-- BEGIN Reading passage --

Kunzmann's funeral service was held on March 6 at Hope Lutheran Church in Everly, Iowa. On March 28, her body was found snagged on a fallen branch in the Missouri River by two teenage brothers. The body was located midway between the Mormon Bridge and Dodge Park. An autopsy was performed by Dr. Jerry Jones, which determined the cause of death was blunt force trauma, likely caused by a tire iron. The body also had numerous stab wounds, which Jones concluded did not lead to Kunzmann's death. On April 2, a grave-side service for Kunzmann was held at Lone Tree Cemetery in Everly. Her headstone reads, "Gone to be an angel [...] The world was better because you lived." It also features a cross, a smiley face and a silhouette of Kunzmann playing basketball with "W.B.L Pro #44" etched under it.

-- END Reading passage --

__Set exercise__
How would the paragraph in the Kunzmann passage beginning "Kunzmann's funeral service was held" read as a short list of its main facts?

-- BEGIN Information given --

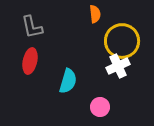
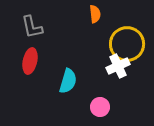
yellow circle: moved 5 px right, 3 px down
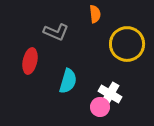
gray L-shape: moved 24 px right, 5 px down; rotated 55 degrees counterclockwise
white cross: moved 8 px left, 28 px down; rotated 35 degrees counterclockwise
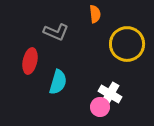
cyan semicircle: moved 10 px left, 1 px down
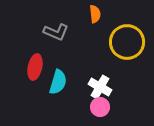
yellow circle: moved 2 px up
red ellipse: moved 5 px right, 6 px down
white cross: moved 10 px left, 7 px up
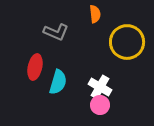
pink circle: moved 2 px up
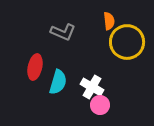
orange semicircle: moved 14 px right, 7 px down
gray L-shape: moved 7 px right
white cross: moved 8 px left
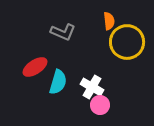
red ellipse: rotated 45 degrees clockwise
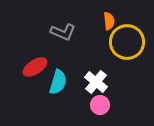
white cross: moved 4 px right, 5 px up; rotated 10 degrees clockwise
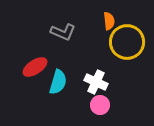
white cross: rotated 15 degrees counterclockwise
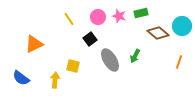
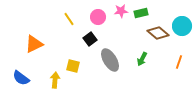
pink star: moved 2 px right, 5 px up; rotated 24 degrees counterclockwise
green arrow: moved 7 px right, 3 px down
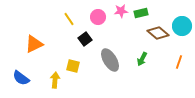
black square: moved 5 px left
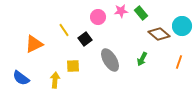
green rectangle: rotated 64 degrees clockwise
yellow line: moved 5 px left, 11 px down
brown diamond: moved 1 px right, 1 px down
yellow square: rotated 16 degrees counterclockwise
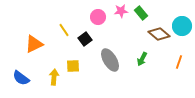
yellow arrow: moved 1 px left, 3 px up
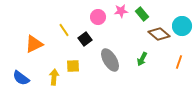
green rectangle: moved 1 px right, 1 px down
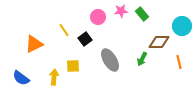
brown diamond: moved 8 px down; rotated 40 degrees counterclockwise
orange line: rotated 32 degrees counterclockwise
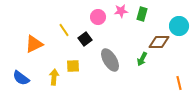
green rectangle: rotated 56 degrees clockwise
cyan circle: moved 3 px left
orange line: moved 21 px down
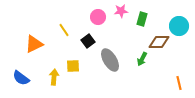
green rectangle: moved 5 px down
black square: moved 3 px right, 2 px down
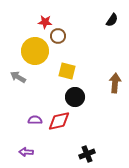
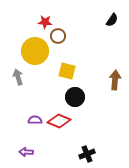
gray arrow: rotated 42 degrees clockwise
brown arrow: moved 3 px up
red diamond: rotated 35 degrees clockwise
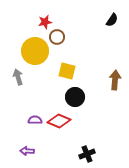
red star: rotated 16 degrees counterclockwise
brown circle: moved 1 px left, 1 px down
purple arrow: moved 1 px right, 1 px up
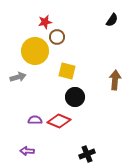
gray arrow: rotated 91 degrees clockwise
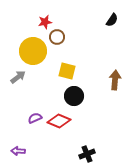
yellow circle: moved 2 px left
gray arrow: rotated 21 degrees counterclockwise
black circle: moved 1 px left, 1 px up
purple semicircle: moved 2 px up; rotated 24 degrees counterclockwise
purple arrow: moved 9 px left
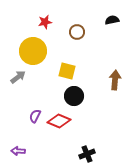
black semicircle: rotated 136 degrees counterclockwise
brown circle: moved 20 px right, 5 px up
purple semicircle: moved 2 px up; rotated 40 degrees counterclockwise
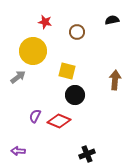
red star: rotated 24 degrees clockwise
black circle: moved 1 px right, 1 px up
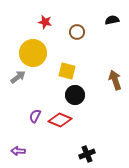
yellow circle: moved 2 px down
brown arrow: rotated 24 degrees counterclockwise
red diamond: moved 1 px right, 1 px up
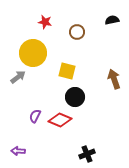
brown arrow: moved 1 px left, 1 px up
black circle: moved 2 px down
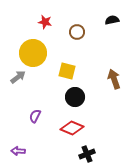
red diamond: moved 12 px right, 8 px down
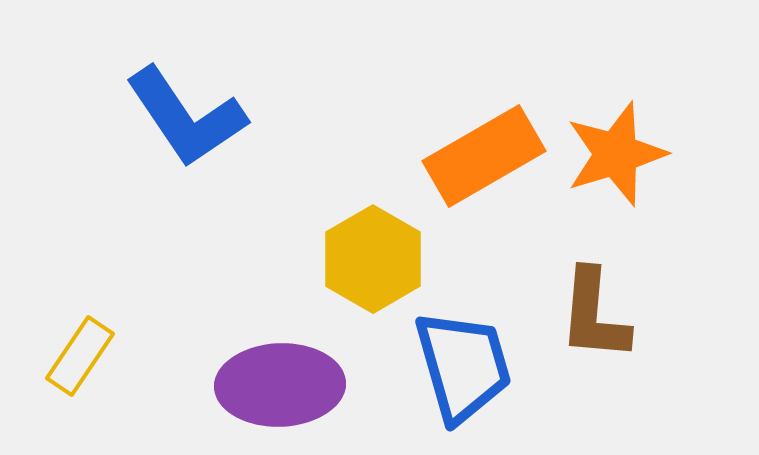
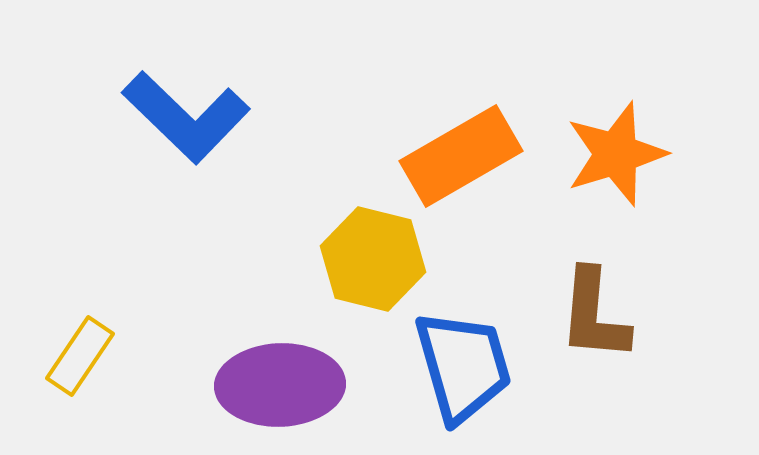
blue L-shape: rotated 12 degrees counterclockwise
orange rectangle: moved 23 px left
yellow hexagon: rotated 16 degrees counterclockwise
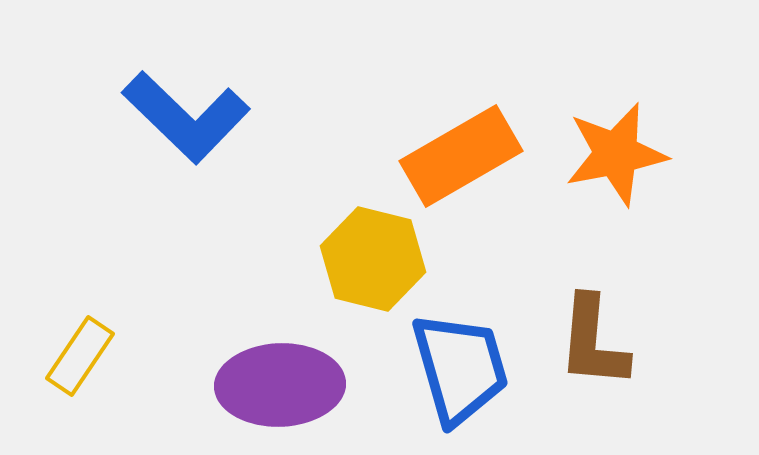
orange star: rotated 6 degrees clockwise
brown L-shape: moved 1 px left, 27 px down
blue trapezoid: moved 3 px left, 2 px down
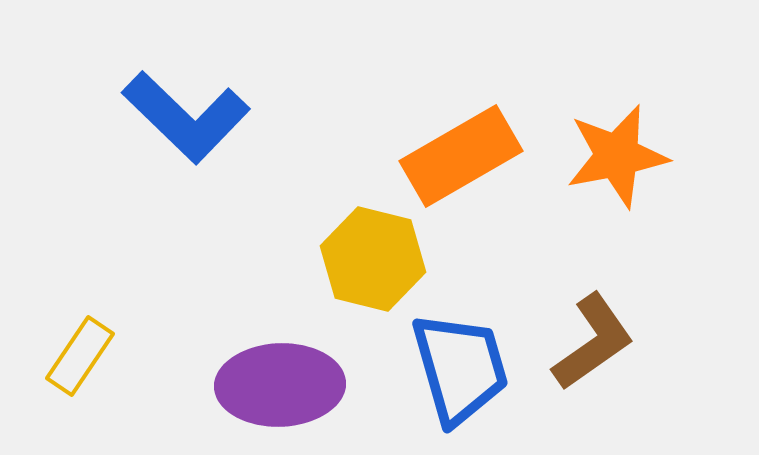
orange star: moved 1 px right, 2 px down
brown L-shape: rotated 130 degrees counterclockwise
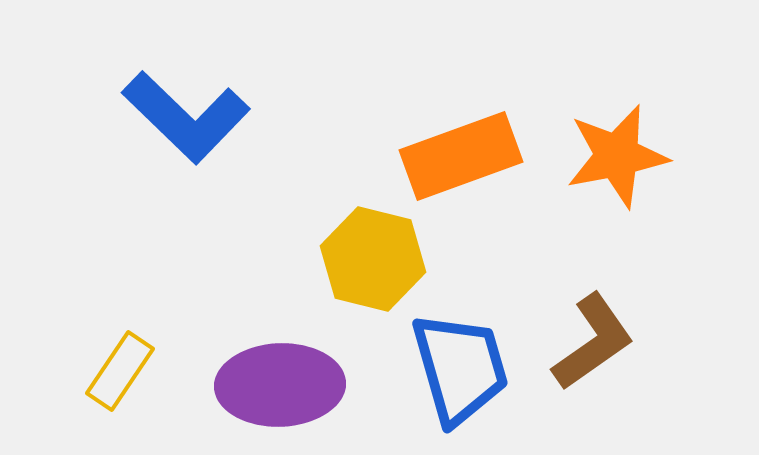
orange rectangle: rotated 10 degrees clockwise
yellow rectangle: moved 40 px right, 15 px down
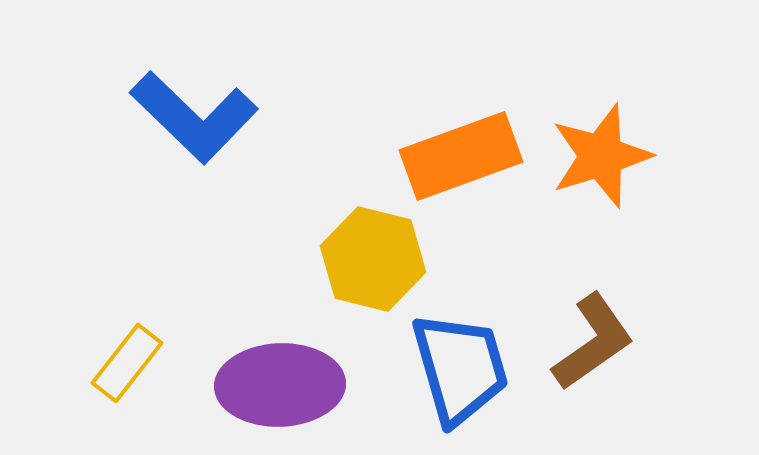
blue L-shape: moved 8 px right
orange star: moved 16 px left; rotated 6 degrees counterclockwise
yellow rectangle: moved 7 px right, 8 px up; rotated 4 degrees clockwise
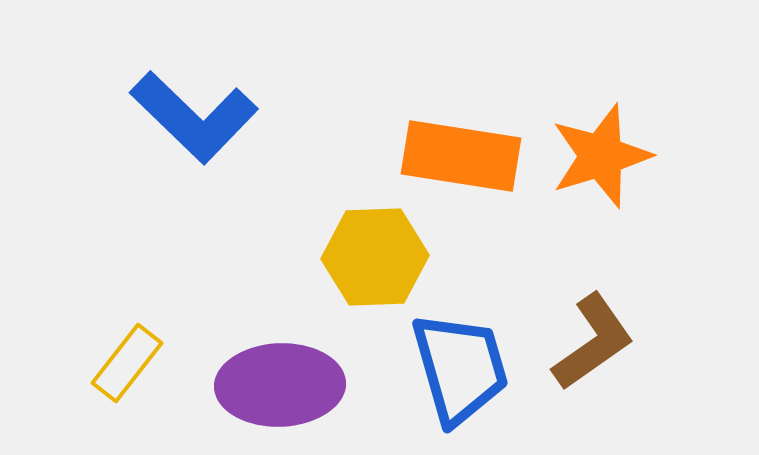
orange rectangle: rotated 29 degrees clockwise
yellow hexagon: moved 2 px right, 2 px up; rotated 16 degrees counterclockwise
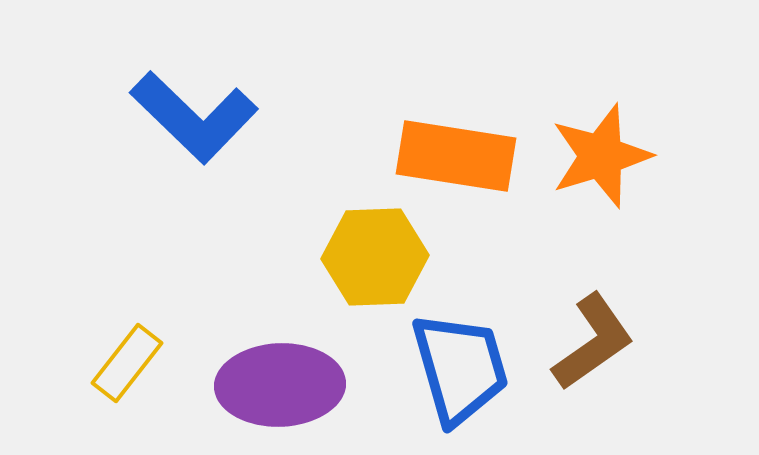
orange rectangle: moved 5 px left
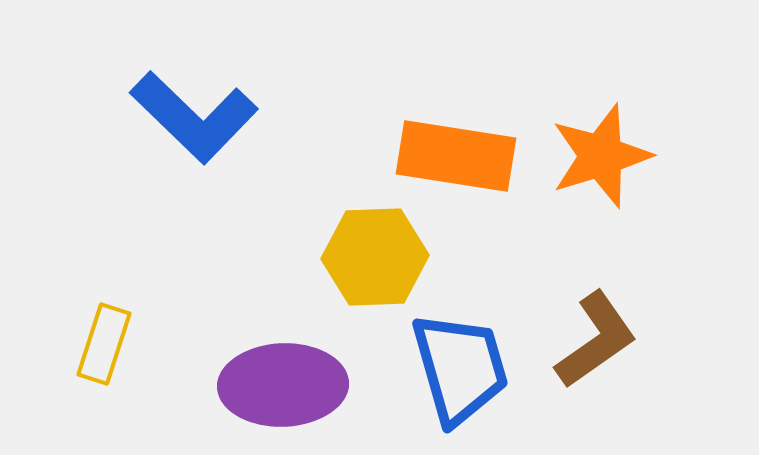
brown L-shape: moved 3 px right, 2 px up
yellow rectangle: moved 23 px left, 19 px up; rotated 20 degrees counterclockwise
purple ellipse: moved 3 px right
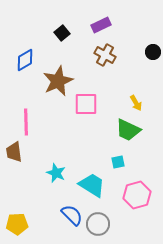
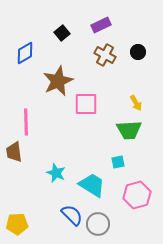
black circle: moved 15 px left
blue diamond: moved 7 px up
green trapezoid: moved 1 px right; rotated 28 degrees counterclockwise
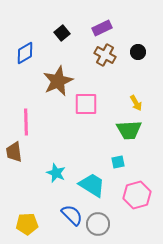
purple rectangle: moved 1 px right, 3 px down
yellow pentagon: moved 10 px right
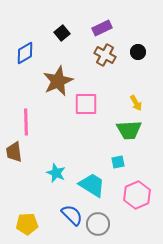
pink hexagon: rotated 8 degrees counterclockwise
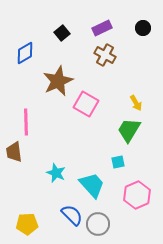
black circle: moved 5 px right, 24 px up
pink square: rotated 30 degrees clockwise
green trapezoid: rotated 124 degrees clockwise
cyan trapezoid: rotated 16 degrees clockwise
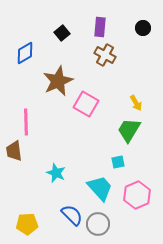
purple rectangle: moved 2 px left, 1 px up; rotated 60 degrees counterclockwise
brown trapezoid: moved 1 px up
cyan trapezoid: moved 8 px right, 3 px down
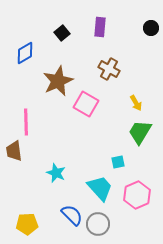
black circle: moved 8 px right
brown cross: moved 4 px right, 14 px down
green trapezoid: moved 11 px right, 2 px down
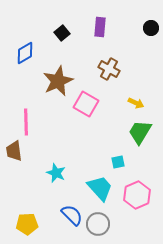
yellow arrow: rotated 35 degrees counterclockwise
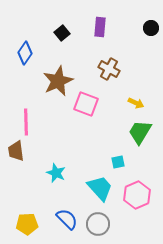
blue diamond: rotated 25 degrees counterclockwise
pink square: rotated 10 degrees counterclockwise
brown trapezoid: moved 2 px right
blue semicircle: moved 5 px left, 4 px down
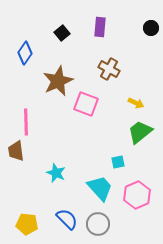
green trapezoid: rotated 20 degrees clockwise
yellow pentagon: rotated 10 degrees clockwise
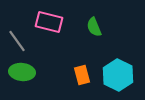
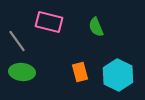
green semicircle: moved 2 px right
orange rectangle: moved 2 px left, 3 px up
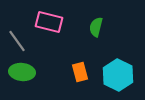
green semicircle: rotated 36 degrees clockwise
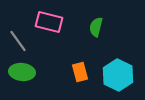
gray line: moved 1 px right
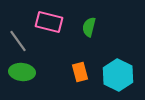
green semicircle: moved 7 px left
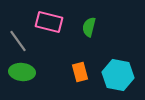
cyan hexagon: rotated 16 degrees counterclockwise
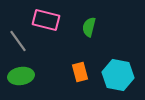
pink rectangle: moved 3 px left, 2 px up
green ellipse: moved 1 px left, 4 px down; rotated 15 degrees counterclockwise
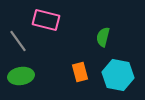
green semicircle: moved 14 px right, 10 px down
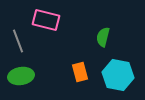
gray line: rotated 15 degrees clockwise
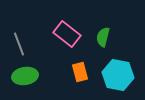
pink rectangle: moved 21 px right, 14 px down; rotated 24 degrees clockwise
gray line: moved 1 px right, 3 px down
green ellipse: moved 4 px right
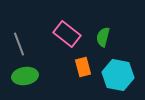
orange rectangle: moved 3 px right, 5 px up
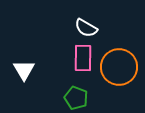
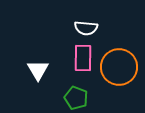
white semicircle: rotated 25 degrees counterclockwise
white triangle: moved 14 px right
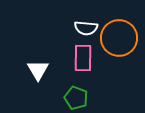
orange circle: moved 29 px up
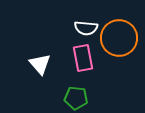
pink rectangle: rotated 12 degrees counterclockwise
white triangle: moved 2 px right, 6 px up; rotated 10 degrees counterclockwise
green pentagon: rotated 15 degrees counterclockwise
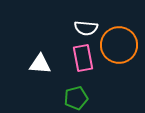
orange circle: moved 7 px down
white triangle: rotated 45 degrees counterclockwise
green pentagon: rotated 20 degrees counterclockwise
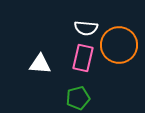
pink rectangle: rotated 24 degrees clockwise
green pentagon: moved 2 px right
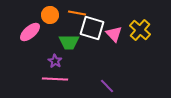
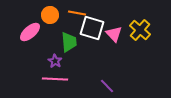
green trapezoid: rotated 95 degrees counterclockwise
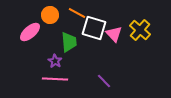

-- END Information given --

__Answer to the problem__
- March 6: Kunzmann's funeral service was held at Hope Lutheran Church in Everly, Iowa.
- March 28: Two teenage brothers found her body caught on a fallen branch in the Missouri River, midway between the Mormon Bridge and Dodge Park.
- Autopsy: Dr. Jerry Jones found that blunt force trauma, likely from a tire iron, caused her death. He concluded that her numerous stab wounds did not.
- April 2: A grave-side service took place at Lone Tree Cemetery in Everly.
- Headstone: It reads "Gone to be an angel [...] The world was better because you lived." It shows a cross, a smiley face, and a silhouette of her playing basketball above "W.B.L Pro #44."